▶ _Data_
= Beginning of Section =
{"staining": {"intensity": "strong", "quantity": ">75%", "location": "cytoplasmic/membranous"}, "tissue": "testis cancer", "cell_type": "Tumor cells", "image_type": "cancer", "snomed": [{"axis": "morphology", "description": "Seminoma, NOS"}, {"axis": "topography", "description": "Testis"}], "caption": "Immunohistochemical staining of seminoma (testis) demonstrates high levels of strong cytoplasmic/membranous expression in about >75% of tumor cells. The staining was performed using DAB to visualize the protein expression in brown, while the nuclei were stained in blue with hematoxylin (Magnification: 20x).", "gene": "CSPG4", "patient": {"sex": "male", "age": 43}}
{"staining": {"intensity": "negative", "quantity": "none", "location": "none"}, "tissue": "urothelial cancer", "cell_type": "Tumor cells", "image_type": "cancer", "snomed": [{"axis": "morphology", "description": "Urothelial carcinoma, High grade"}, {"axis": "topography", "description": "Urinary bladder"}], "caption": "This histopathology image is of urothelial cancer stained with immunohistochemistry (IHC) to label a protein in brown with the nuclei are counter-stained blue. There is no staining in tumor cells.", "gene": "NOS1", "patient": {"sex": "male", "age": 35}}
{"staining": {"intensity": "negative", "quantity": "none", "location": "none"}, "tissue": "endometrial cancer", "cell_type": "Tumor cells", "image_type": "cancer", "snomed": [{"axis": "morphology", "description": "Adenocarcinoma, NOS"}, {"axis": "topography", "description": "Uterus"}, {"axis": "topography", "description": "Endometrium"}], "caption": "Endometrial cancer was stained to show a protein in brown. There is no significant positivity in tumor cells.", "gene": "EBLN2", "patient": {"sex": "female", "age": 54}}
= End of Section =
▶ _Description of the task_
Exactly the lines from the one containing "histopathology image is" through the last line of the material above are to be returned, with nothing else.

▶ _Task answer_
{"staining": {"intensity": "negative", "quantity": "none", "location": "none"}, "tissue": "urothelial cancer", "cell_type": "Tumor cells", "image_type": "cancer", "snomed": [{"axis": "morphology", "description": "Urothelial carcinoma, High grade"}, {"axis": "topography", "description": "Urinary bladder"}], "caption": "This histopathology image is of urothelial cancer stained with immunohistochemistry (IHC) to label a protein in brown with the nuclei are counter-stained blue. There is no staining in tumor cells.", "gene": "NOS1", "patient": {"sex": "male", "age": 35}}
{"staining": {"intensity": "negative", "quantity": "none", "location": "none"}, "tissue": "endometrial cancer", "cell_type": "Tumor cells", "image_type": "cancer", "snomed": [{"axis": "morphology", "description": "Adenocarcinoma, NOS"}, {"axis": "topography", "description": "Uterus"}, {"axis": "topography", "description": "Endometrium"}], "caption": "Endometrial cancer was stained to show a protein in brown. There is no significant positivity in tumor cells.", "gene": "EBLN2", "patient": {"sex": "female", "age": 54}}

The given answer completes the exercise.